[Data items]
______
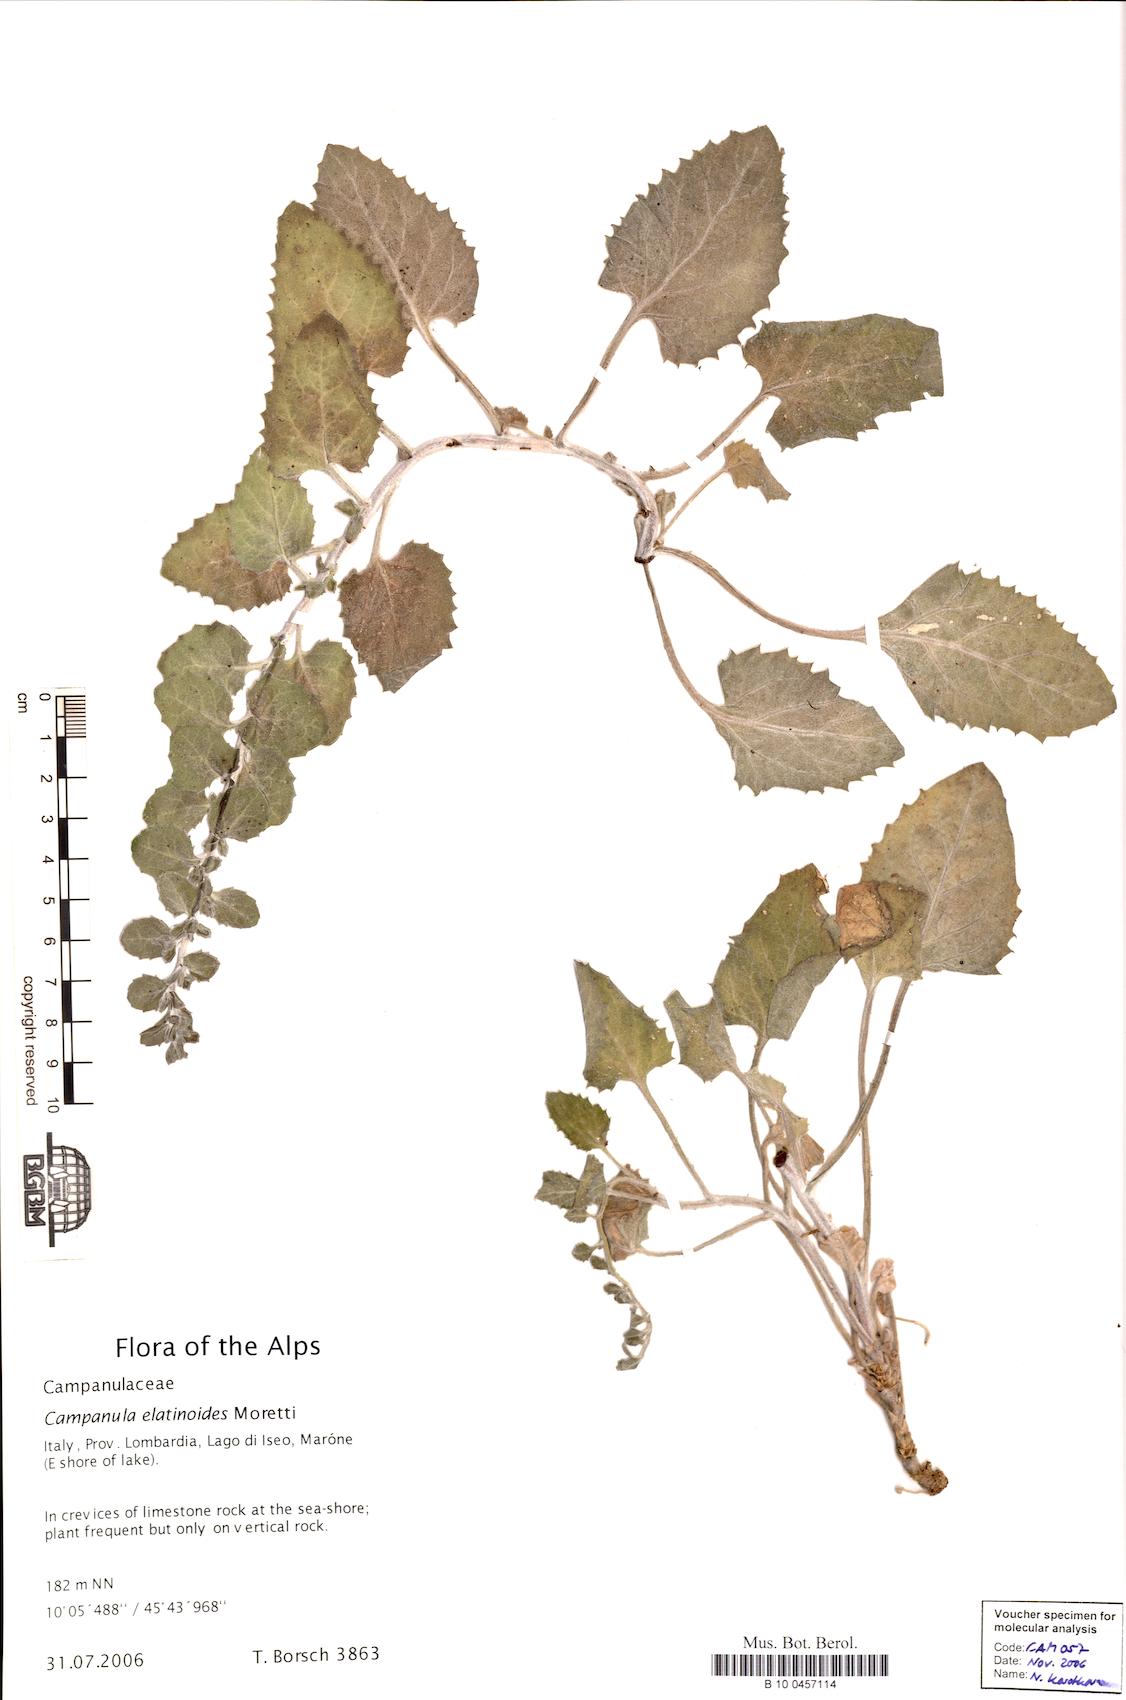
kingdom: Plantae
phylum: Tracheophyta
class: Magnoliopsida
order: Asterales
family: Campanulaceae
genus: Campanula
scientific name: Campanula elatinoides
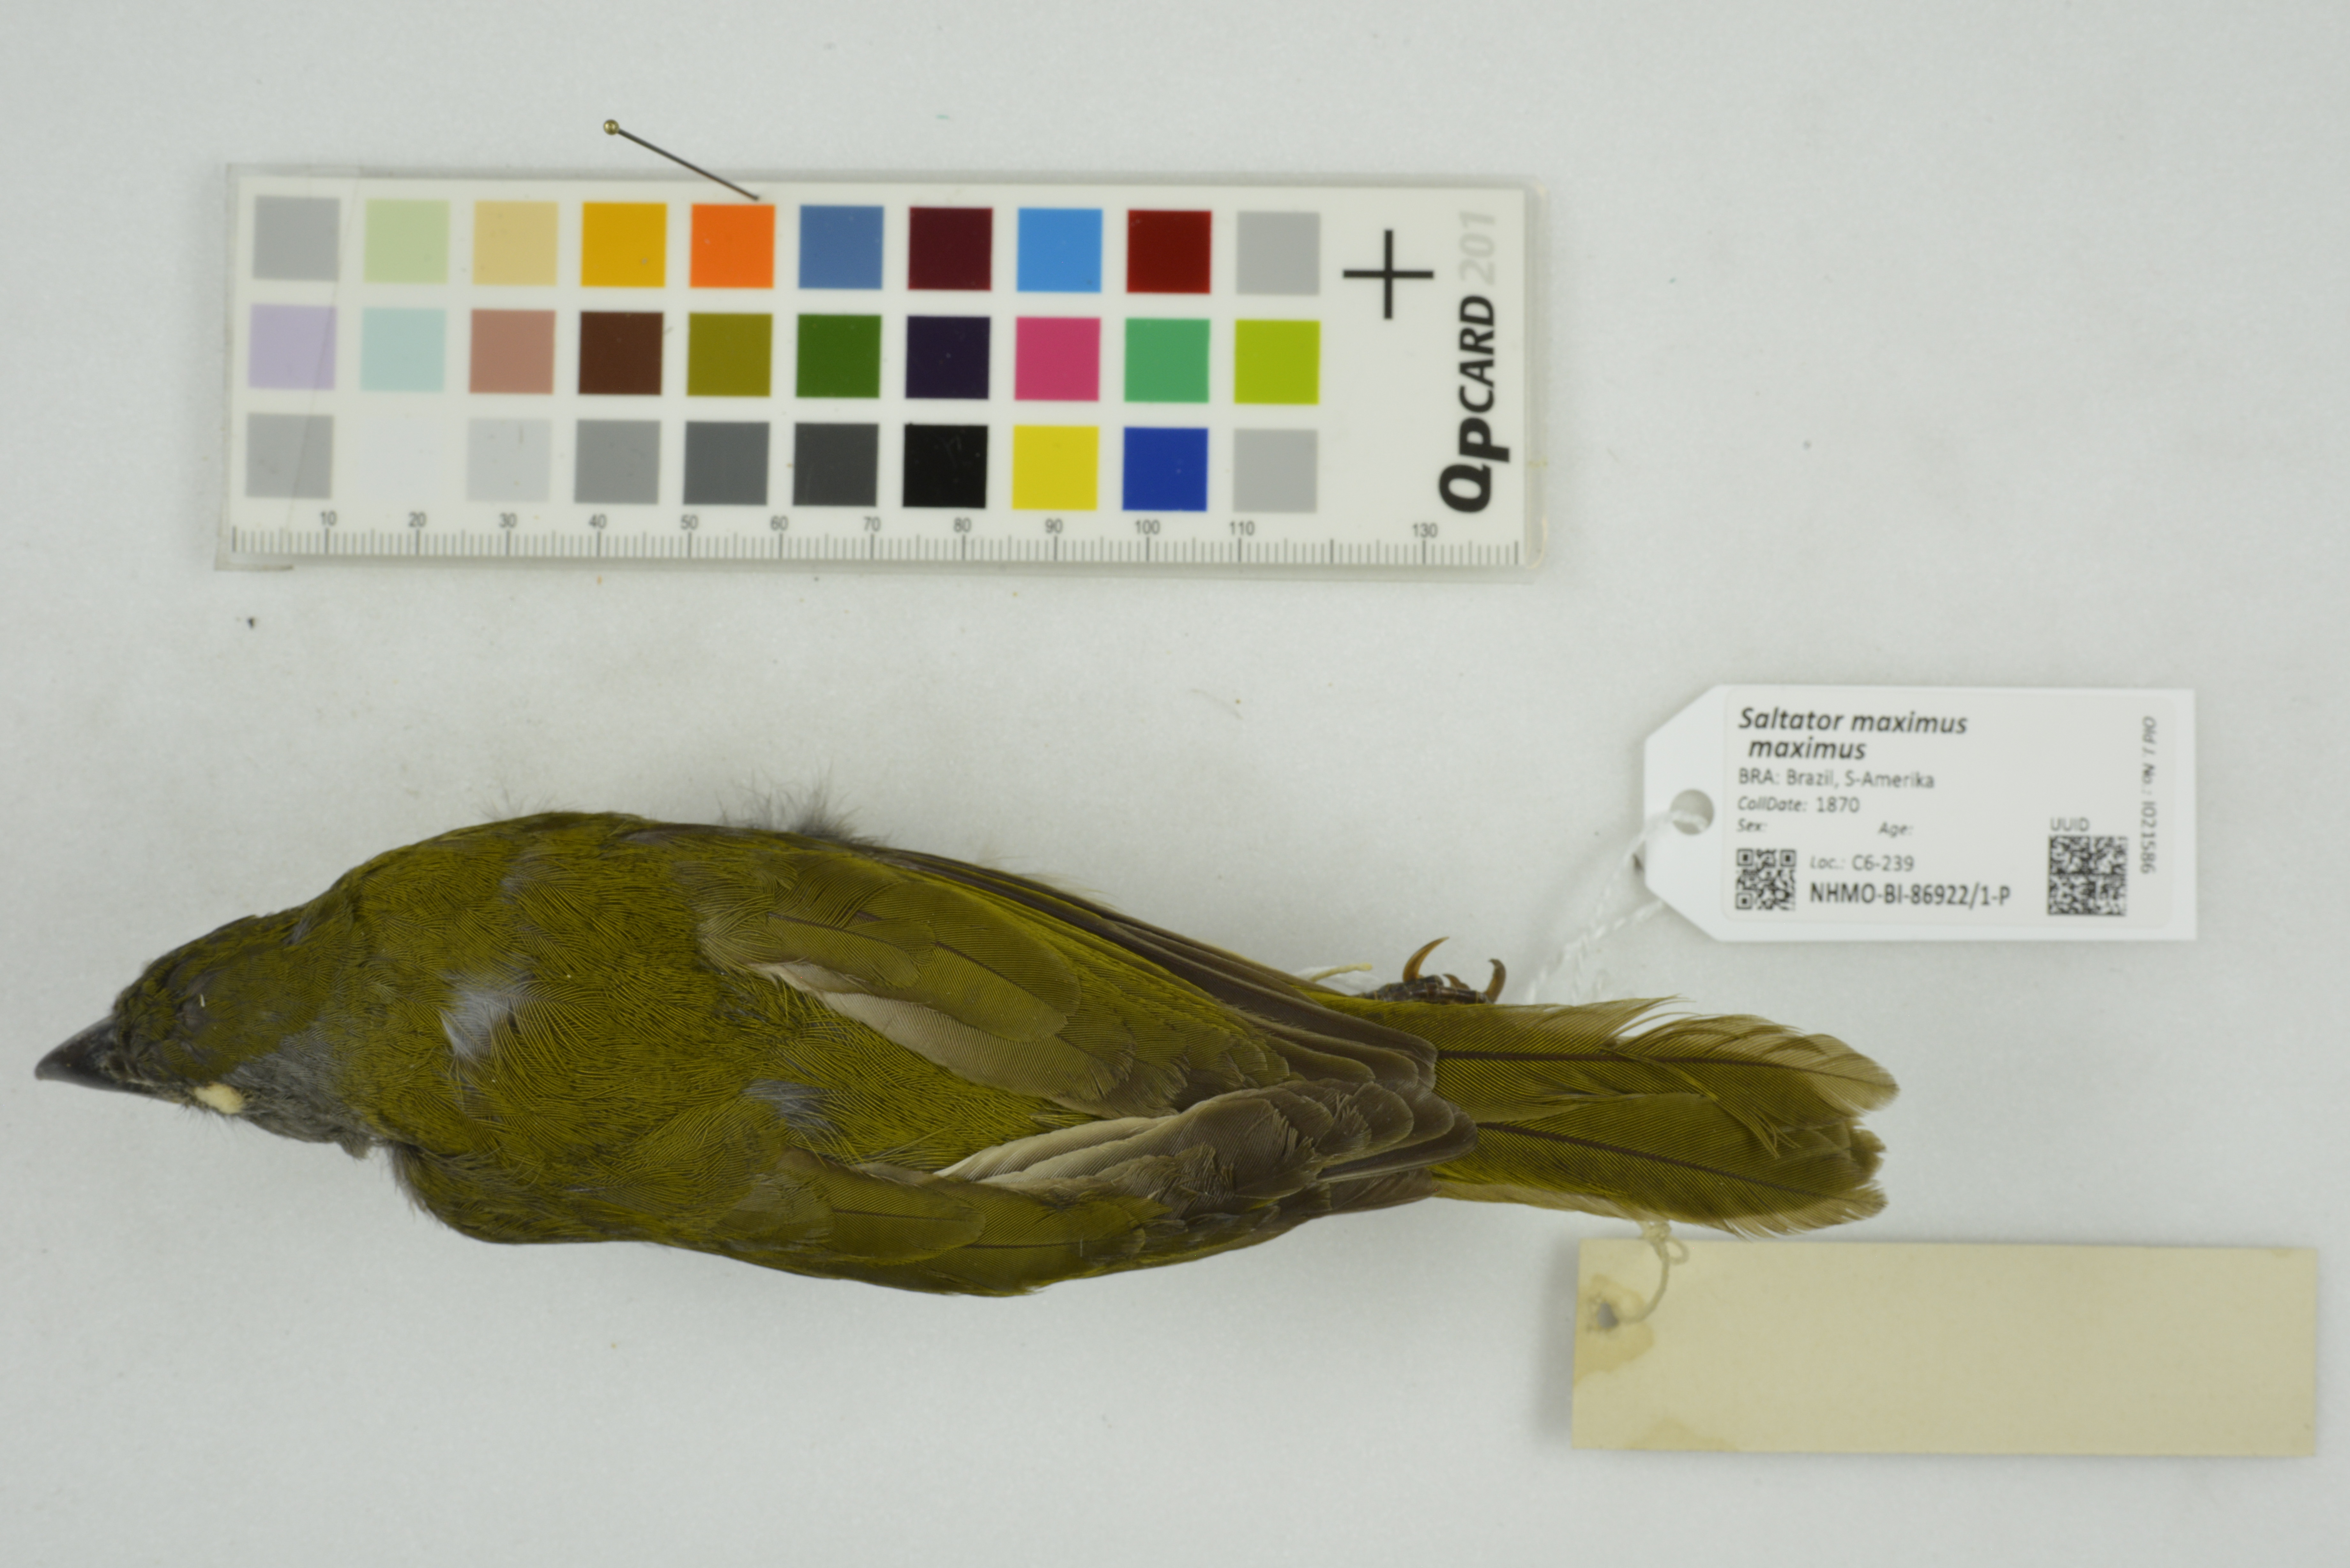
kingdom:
______
### Given problem
Please put every line of the material above into a numbered list, skipping blank lines. Leave the pictures out of your answer.

### Output of the exercise
1. kingdom: Plantae
2. phylum: Tracheophyta
3. class: Magnoliopsida
4. order: Asterales
5. family: Campanulaceae
6. genus: Campanula
7. scientific name: Campanula elatinoides
8. kingdom:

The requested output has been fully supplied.